■ **Aim of the task**
Among the records, which lines include "https"? List them.

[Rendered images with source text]
※ ※ ※
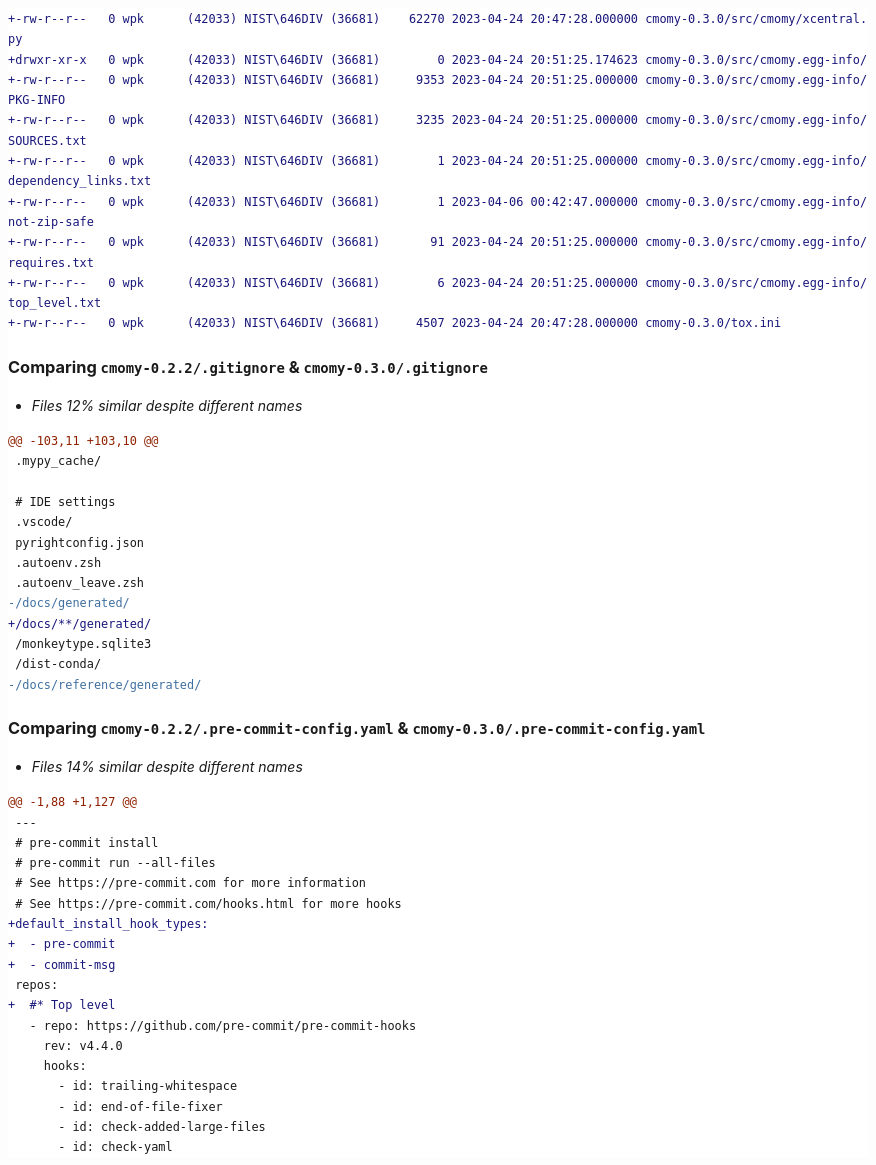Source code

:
 ```diff
+-rw-r--r--   0 wpk      (42033) NIST\646DIV (36681)    62270 2023-04-24 20:47:28.000000 cmomy-0.3.0/src/cmomy/xcentral.py
+drwxr-xr-x   0 wpk      (42033) NIST\646DIV (36681)        0 2023-04-24 20:51:25.174623 cmomy-0.3.0/src/cmomy.egg-info/
+-rw-r--r--   0 wpk      (42033) NIST\646DIV (36681)     9353 2023-04-24 20:51:25.000000 cmomy-0.3.0/src/cmomy.egg-info/PKG-INFO
+-rw-r--r--   0 wpk      (42033) NIST\646DIV (36681)     3235 2023-04-24 20:51:25.000000 cmomy-0.3.0/src/cmomy.egg-info/SOURCES.txt
+-rw-r--r--   0 wpk      (42033) NIST\646DIV (36681)        1 2023-04-24 20:51:25.000000 cmomy-0.3.0/src/cmomy.egg-info/dependency_links.txt
+-rw-r--r--   0 wpk      (42033) NIST\646DIV (36681)        1 2023-04-06 00:42:47.000000 cmomy-0.3.0/src/cmomy.egg-info/not-zip-safe
+-rw-r--r--   0 wpk      (42033) NIST\646DIV (36681)       91 2023-04-24 20:51:25.000000 cmomy-0.3.0/src/cmomy.egg-info/requires.txt
+-rw-r--r--   0 wpk      (42033) NIST\646DIV (36681)        6 2023-04-24 20:51:25.000000 cmomy-0.3.0/src/cmomy.egg-info/top_level.txt
+-rw-r--r--   0 wpk      (42033) NIST\646DIV (36681)     4507 2023-04-24 20:47:28.000000 cmomy-0.3.0/tox.ini
```

### Comparing `cmomy-0.2.2/.gitignore` & `cmomy-0.3.0/.gitignore`

 * *Files 12% similar despite different names*

```diff
@@ -103,11 +103,10 @@
 .mypy_cache/
 
 # IDE settings
 .vscode/
 pyrightconfig.json
 .autoenv.zsh
 .autoenv_leave.zsh
-/docs/generated/
+/docs/**/generated/
 /monkeytype.sqlite3
 /dist-conda/
-/docs/reference/generated/
```

### Comparing `cmomy-0.2.2/.pre-commit-config.yaml` & `cmomy-0.3.0/.pre-commit-config.yaml`

 * *Files 14% similar despite different names*

```diff
@@ -1,88 +1,127 @@
 ---
 # pre-commit install
 # pre-commit run --all-files
 # See https://pre-commit.com for more information
 # See https://pre-commit.com/hooks.html for more hooks
+default_install_hook_types:
+  - pre-commit
+  - commit-msg
 repos:
+  #* Top level
   - repo: https://github.com/pre-commit/pre-commit-hooks
     rev: v4.4.0
     hooks:
       - id: trailing-whitespace
       - id: end-of-file-fixer
       - id: check-added-large-files
       - id: check-yaml
```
※ ※ ※
■ **Solution for this task**
 # See https://pre-commit.com for more information
 # See https://pre-commit.com/hooks.html for more hooks
   - repo: https://github.com/pre-commit/pre-commit-hooks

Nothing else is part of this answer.